### RECORDS
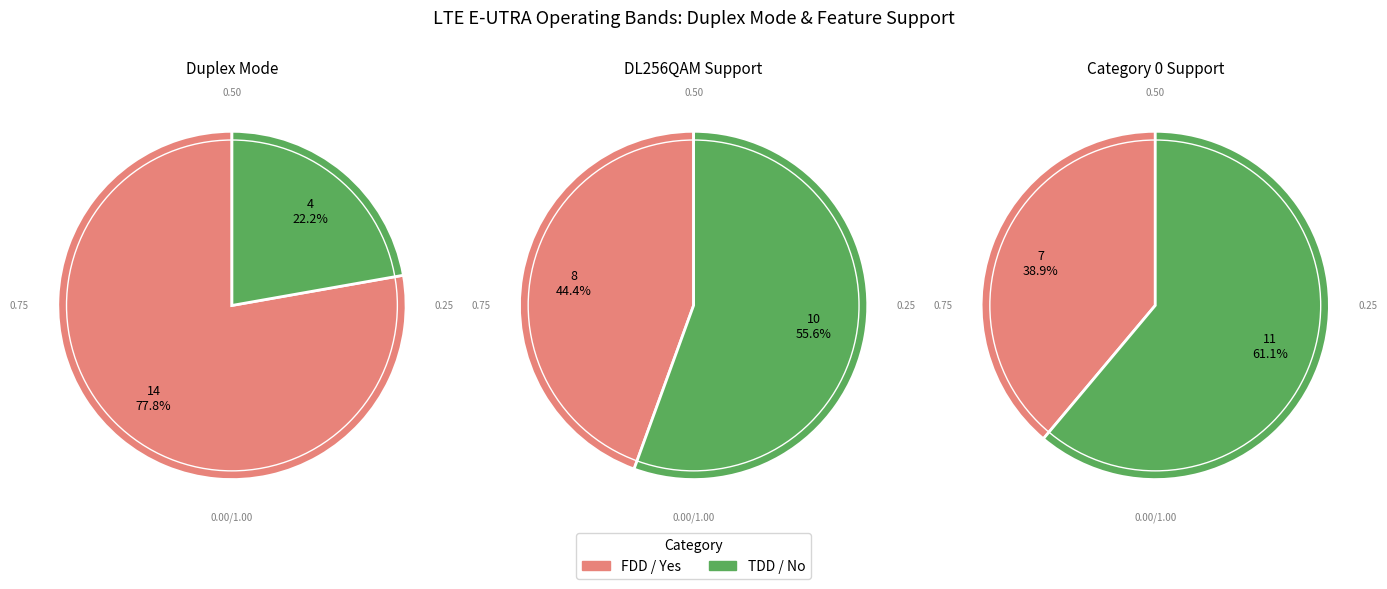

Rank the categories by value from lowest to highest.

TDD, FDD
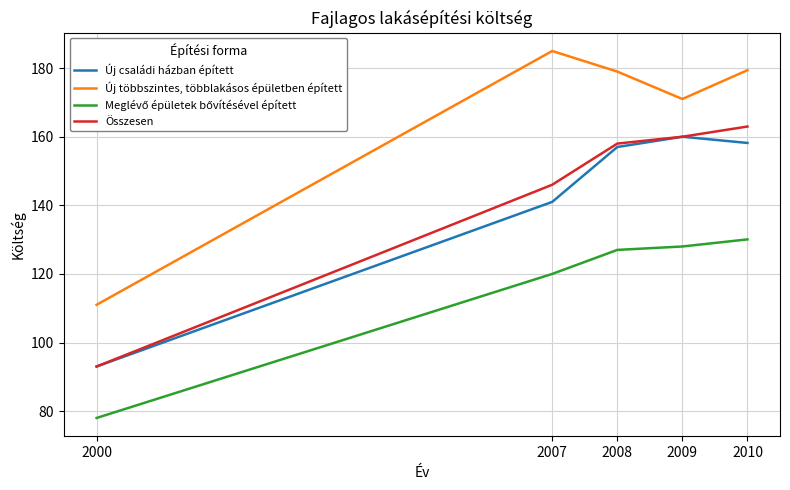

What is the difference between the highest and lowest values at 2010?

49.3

--

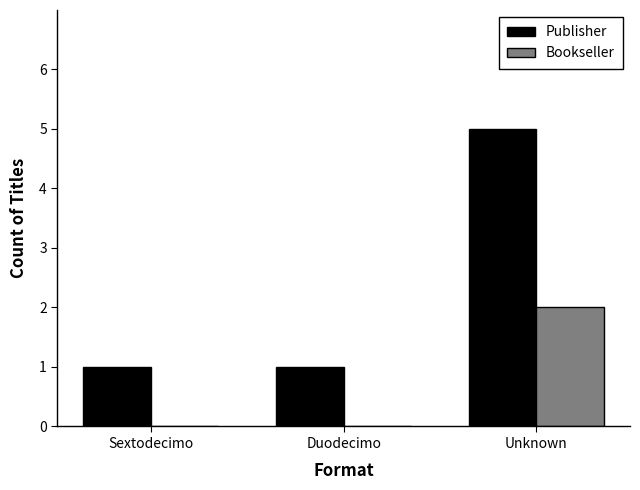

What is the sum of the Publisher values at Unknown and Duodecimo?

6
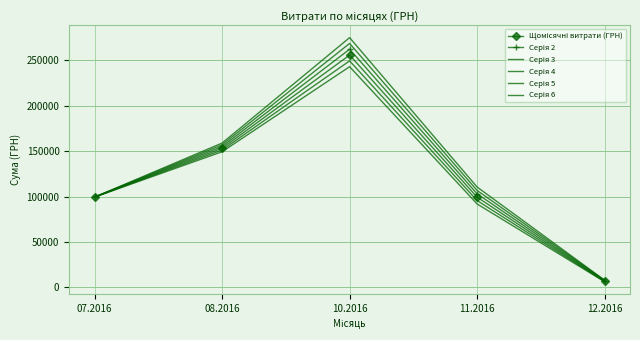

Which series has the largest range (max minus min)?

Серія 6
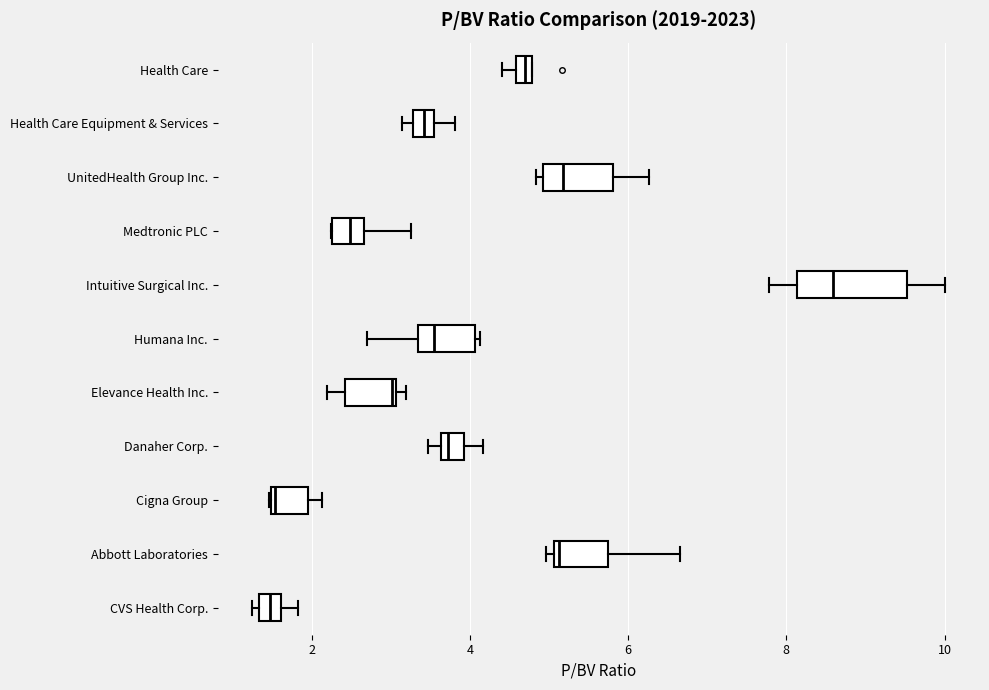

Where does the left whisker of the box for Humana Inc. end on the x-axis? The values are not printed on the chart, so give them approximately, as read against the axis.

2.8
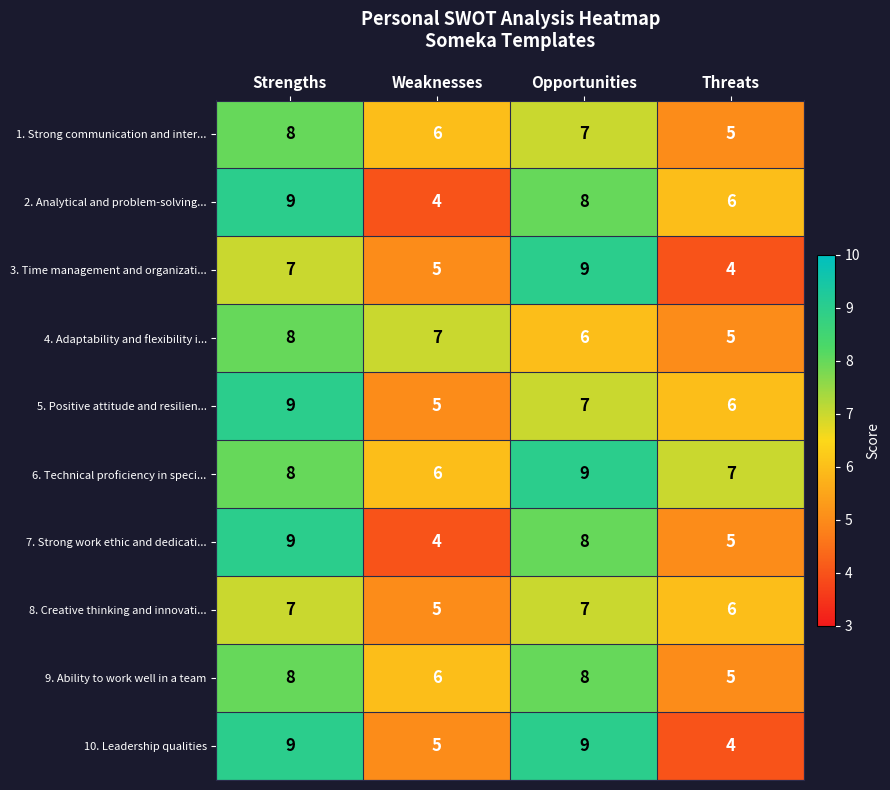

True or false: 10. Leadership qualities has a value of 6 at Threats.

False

---

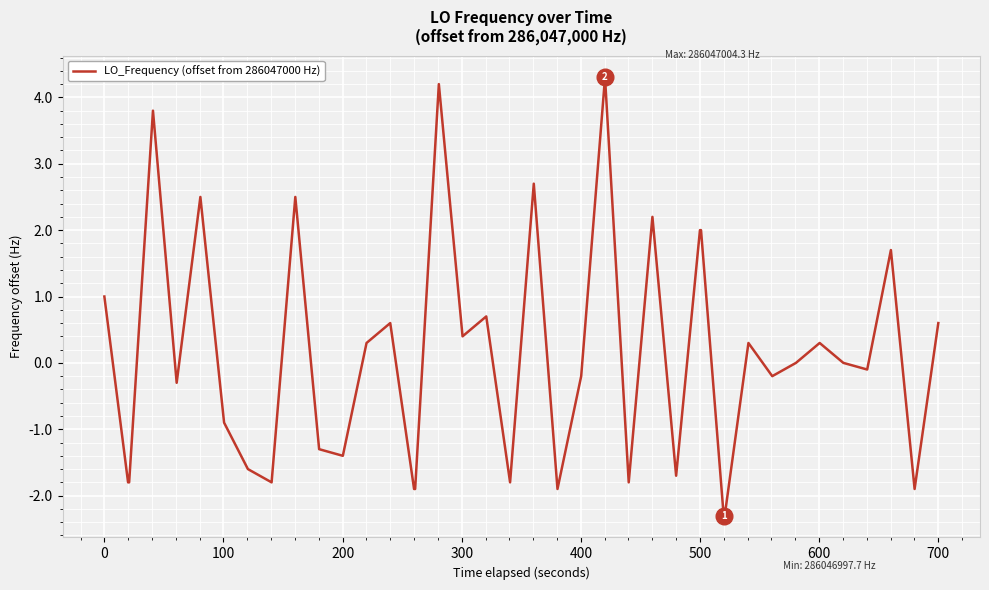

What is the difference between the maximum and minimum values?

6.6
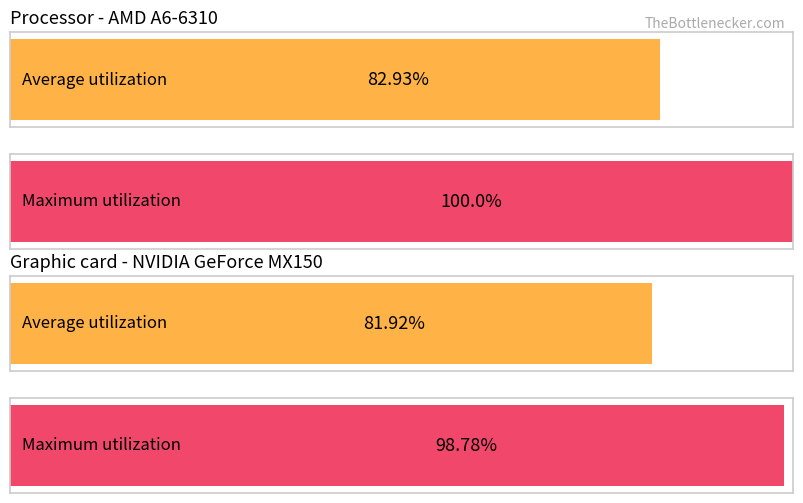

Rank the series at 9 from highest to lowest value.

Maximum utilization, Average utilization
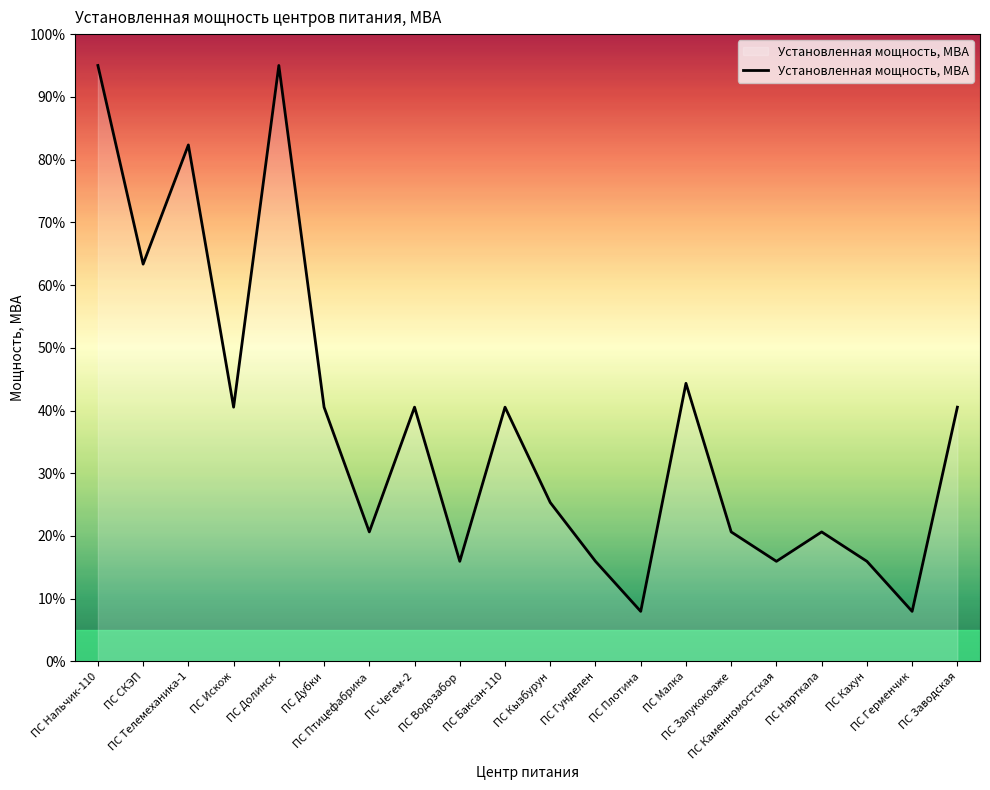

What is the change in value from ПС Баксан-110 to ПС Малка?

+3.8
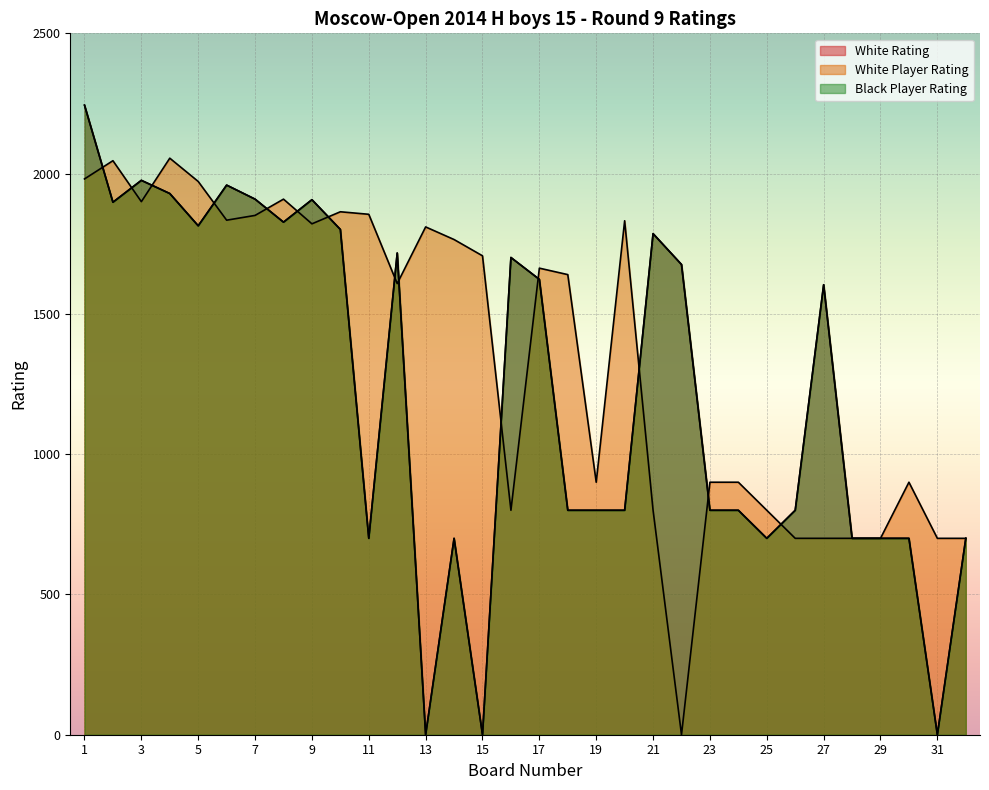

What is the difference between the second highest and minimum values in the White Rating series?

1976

### TASK TO COMPLETE
Copy out each line in the rows above that contains the string "series". Only matches with the same uppercase and lowercase letters count.

### THE COMPLETED TASK
Which series has the largest range (max minus min)?
Rank the series at 9 from highest to lowest value.
What is the difference between the second highest and minimum values in the White Rating series?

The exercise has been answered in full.